In this paper we considered four components of the ECMO circuit. Missing components, such as the oxygenator, heat-exchanger and tubing were considered by Pelosi et al.16. That paper includes models of the intricate flow in the complex geometry of the oxygenator in addition of using the same type of platelet activation model. It is difficult to assess and directly compare the thrombogenicity of the components studied in this paper and those studied by Pelosi et al. However, it would be highly interesting and beneficial to try to quantify the thrombogenicity of all the components of the ECMO circuit.

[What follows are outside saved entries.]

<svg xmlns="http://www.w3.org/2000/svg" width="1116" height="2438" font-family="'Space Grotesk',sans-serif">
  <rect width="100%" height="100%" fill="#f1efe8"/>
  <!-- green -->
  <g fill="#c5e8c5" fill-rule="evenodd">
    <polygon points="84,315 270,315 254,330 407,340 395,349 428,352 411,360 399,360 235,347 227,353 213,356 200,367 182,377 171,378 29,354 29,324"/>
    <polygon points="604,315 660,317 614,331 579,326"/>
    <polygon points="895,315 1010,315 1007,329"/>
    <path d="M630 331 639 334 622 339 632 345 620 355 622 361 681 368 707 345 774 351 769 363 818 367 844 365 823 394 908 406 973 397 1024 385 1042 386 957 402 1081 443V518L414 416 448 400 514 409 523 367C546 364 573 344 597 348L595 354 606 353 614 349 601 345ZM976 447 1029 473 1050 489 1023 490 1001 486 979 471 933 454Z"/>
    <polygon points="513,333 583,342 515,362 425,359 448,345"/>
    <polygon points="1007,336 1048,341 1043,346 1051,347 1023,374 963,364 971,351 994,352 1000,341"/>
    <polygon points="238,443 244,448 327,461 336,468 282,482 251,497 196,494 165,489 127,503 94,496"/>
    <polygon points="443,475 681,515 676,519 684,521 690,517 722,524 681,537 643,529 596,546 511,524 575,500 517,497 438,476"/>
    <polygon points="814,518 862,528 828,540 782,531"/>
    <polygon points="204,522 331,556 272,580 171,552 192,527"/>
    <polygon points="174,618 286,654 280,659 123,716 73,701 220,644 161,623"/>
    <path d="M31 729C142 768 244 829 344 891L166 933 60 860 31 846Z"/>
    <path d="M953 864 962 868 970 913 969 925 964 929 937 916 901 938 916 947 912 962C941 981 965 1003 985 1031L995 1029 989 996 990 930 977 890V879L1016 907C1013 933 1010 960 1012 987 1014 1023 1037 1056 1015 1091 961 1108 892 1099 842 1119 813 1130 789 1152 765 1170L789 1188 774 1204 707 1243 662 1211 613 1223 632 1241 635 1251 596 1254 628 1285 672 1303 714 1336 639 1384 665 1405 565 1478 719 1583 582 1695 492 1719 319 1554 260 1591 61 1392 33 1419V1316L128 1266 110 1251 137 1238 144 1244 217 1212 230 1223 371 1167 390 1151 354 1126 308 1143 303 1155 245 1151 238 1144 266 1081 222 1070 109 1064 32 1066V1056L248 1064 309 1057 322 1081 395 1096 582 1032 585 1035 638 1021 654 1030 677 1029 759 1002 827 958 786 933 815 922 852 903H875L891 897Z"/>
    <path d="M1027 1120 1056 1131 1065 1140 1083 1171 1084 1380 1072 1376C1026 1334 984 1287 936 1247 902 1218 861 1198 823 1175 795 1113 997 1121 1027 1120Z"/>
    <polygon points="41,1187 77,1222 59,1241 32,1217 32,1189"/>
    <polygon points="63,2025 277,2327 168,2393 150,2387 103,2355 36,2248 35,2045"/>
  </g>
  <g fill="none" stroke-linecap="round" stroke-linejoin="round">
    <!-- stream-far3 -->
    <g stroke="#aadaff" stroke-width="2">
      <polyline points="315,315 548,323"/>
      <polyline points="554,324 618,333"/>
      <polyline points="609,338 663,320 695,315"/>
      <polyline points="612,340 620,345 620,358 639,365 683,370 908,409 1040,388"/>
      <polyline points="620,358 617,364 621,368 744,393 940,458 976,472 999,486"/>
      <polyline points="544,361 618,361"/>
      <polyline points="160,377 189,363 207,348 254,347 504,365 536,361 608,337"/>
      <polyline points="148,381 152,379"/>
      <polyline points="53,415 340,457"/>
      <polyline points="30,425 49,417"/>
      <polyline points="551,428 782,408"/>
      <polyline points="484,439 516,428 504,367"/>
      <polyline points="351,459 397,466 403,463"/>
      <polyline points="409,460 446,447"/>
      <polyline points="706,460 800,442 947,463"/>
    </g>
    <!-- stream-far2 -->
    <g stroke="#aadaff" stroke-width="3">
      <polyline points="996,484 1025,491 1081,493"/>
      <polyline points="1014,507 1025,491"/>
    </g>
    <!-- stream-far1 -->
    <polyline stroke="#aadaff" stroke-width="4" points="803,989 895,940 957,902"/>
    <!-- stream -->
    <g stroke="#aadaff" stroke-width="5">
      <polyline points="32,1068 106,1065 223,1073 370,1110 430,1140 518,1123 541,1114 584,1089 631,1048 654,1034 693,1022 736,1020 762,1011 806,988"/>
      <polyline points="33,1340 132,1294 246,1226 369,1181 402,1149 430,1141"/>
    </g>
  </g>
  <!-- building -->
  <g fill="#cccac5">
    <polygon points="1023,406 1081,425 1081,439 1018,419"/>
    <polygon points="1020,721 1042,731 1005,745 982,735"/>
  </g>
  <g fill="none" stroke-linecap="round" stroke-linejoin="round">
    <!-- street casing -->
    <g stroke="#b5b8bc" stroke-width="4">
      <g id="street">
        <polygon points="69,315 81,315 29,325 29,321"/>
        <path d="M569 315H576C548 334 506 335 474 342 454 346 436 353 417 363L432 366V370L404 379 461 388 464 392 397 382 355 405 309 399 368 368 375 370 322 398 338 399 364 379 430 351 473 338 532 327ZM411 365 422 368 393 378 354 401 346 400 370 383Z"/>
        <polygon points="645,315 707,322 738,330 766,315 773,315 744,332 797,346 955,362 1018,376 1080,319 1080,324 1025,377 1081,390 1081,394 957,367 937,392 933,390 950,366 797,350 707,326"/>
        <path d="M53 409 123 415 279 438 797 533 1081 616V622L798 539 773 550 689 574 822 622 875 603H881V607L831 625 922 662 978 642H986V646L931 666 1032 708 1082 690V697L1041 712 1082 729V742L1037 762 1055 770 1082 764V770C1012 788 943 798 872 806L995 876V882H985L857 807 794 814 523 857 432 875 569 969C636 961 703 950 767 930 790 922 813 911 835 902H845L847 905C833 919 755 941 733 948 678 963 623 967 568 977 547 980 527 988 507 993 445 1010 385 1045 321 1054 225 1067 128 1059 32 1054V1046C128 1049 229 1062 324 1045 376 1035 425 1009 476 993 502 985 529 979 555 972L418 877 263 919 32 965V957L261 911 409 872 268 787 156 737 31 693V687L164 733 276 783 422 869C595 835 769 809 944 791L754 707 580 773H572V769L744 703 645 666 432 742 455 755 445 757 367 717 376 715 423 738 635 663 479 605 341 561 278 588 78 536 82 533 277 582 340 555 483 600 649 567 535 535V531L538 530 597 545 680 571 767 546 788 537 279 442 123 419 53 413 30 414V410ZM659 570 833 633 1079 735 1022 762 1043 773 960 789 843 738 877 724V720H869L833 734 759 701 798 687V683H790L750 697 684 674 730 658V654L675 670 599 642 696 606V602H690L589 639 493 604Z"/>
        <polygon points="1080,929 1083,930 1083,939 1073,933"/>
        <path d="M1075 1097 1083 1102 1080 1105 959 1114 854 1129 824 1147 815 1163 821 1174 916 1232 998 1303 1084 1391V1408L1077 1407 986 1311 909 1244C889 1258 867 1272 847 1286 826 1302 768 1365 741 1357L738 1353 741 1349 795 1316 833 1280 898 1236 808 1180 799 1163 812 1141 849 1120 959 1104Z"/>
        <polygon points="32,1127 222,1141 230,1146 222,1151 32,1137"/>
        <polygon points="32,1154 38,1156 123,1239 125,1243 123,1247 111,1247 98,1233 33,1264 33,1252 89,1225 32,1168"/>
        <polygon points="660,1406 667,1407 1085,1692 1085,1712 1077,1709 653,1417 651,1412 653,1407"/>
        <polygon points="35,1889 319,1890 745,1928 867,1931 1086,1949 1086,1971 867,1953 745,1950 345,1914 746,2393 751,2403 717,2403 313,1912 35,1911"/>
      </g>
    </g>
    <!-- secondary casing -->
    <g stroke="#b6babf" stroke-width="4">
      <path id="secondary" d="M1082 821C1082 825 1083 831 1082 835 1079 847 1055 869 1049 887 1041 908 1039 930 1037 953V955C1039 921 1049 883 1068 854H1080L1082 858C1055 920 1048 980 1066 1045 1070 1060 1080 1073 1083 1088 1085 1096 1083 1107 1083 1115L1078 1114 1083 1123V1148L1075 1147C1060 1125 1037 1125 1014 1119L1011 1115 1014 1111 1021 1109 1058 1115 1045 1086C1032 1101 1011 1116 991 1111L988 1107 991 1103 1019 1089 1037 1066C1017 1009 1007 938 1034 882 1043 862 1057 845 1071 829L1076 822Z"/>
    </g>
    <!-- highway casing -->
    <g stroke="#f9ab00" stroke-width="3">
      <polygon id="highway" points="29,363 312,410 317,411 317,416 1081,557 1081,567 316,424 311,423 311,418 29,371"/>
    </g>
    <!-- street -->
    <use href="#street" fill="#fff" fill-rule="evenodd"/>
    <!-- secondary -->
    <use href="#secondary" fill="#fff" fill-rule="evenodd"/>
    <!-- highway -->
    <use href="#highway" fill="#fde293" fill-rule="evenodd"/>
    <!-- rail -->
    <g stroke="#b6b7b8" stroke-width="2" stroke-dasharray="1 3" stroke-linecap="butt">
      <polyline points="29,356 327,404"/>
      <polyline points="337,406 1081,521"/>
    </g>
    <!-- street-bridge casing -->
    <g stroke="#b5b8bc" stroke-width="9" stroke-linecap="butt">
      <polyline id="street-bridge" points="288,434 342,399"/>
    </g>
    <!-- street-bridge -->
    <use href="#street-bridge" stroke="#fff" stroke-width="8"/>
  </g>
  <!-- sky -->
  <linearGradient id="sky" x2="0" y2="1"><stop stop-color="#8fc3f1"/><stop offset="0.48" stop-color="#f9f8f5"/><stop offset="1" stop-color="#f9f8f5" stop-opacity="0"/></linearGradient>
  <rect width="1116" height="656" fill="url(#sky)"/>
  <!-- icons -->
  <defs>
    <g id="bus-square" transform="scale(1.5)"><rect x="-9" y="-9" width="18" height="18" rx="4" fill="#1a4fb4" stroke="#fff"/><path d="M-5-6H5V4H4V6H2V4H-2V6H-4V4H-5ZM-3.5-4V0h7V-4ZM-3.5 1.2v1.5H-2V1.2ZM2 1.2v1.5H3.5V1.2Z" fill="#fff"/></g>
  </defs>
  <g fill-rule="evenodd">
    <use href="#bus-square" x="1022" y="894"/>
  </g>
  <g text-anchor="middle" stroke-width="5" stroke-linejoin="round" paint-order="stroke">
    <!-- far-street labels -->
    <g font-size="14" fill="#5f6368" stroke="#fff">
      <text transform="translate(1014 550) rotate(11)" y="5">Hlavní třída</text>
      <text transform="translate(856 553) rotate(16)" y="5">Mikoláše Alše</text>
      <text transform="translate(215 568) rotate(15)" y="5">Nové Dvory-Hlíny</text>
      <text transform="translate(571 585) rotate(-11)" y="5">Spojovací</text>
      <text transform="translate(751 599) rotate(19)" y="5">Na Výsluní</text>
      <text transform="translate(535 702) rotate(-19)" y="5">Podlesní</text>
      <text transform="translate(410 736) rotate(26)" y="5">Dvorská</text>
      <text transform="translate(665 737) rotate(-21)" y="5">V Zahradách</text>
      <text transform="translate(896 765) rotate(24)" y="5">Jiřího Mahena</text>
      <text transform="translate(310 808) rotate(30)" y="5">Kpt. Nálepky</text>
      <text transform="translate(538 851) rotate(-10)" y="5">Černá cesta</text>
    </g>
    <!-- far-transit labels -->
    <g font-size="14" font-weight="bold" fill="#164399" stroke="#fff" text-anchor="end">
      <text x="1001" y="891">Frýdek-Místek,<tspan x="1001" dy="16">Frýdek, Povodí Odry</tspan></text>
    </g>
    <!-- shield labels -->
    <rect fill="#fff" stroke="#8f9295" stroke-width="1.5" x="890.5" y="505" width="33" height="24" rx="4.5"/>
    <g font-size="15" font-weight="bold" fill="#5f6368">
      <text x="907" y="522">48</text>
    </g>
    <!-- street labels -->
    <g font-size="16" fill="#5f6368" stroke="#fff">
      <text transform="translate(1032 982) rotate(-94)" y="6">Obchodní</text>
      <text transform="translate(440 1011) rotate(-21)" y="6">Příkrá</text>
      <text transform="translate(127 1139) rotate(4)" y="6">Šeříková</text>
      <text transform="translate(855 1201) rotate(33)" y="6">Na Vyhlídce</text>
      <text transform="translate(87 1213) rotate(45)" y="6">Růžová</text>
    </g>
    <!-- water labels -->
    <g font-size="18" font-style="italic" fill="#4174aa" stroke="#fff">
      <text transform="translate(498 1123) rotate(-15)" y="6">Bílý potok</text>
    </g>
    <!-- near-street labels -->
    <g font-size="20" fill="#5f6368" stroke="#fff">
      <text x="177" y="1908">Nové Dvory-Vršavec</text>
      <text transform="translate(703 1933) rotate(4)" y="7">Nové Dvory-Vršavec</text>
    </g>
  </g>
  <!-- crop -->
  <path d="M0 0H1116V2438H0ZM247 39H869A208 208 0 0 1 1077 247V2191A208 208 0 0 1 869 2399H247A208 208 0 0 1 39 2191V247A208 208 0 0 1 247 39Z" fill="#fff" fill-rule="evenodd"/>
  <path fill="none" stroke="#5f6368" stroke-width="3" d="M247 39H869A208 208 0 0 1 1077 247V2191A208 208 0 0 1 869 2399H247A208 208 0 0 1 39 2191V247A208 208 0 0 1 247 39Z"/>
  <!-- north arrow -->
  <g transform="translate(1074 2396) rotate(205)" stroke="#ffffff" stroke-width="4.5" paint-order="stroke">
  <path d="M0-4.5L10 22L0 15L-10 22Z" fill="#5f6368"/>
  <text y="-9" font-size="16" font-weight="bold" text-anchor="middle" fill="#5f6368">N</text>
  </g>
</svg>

To adequately study the effects of flow on thrombogenicity, the transport process and concentration distribution of blood cells and macro-molecules functions, high temporal and spatial resolution is essential. Computing only the time-averaged flow characteristics assuming that blood is a homogenous liquid with constant rheological properties is obviously not appropriate for predicting the risk for thrombus formation. The non-uniform concentration of RBC, macro-molecules and platelets are important for the flow characteristics and for thrombus formation. These aspects are to be included in future studies.

Conclusions

Thrombus formation in the ECMO circuit may occur due to direct platelet activation from shear-stress over time. Thrombi may develop also at high shear-rates, due to the stretching of native vWF multimers whereby activation-independent platelet aggregation may occur, or due to hemolysis. The current investigation showed in a numerical model for platelet activation that volume flow in different ECMO circuit components may impact platelet activation. The largest risk for activation was found for the centrifugal pump head followed by the reinfusion cannula, the drainage cannula and the lowest risk was observed for the straight tubing connector. Long residence time and high shear-rate were the causes for pump thrombogenicity. The connector has high level of shear-rate that may contribute to the formation of aggregates without direct platelet activation but instead through modulation of the vWF at high shear-rate. Both shear-rate and residence time are equally important for platelet activation.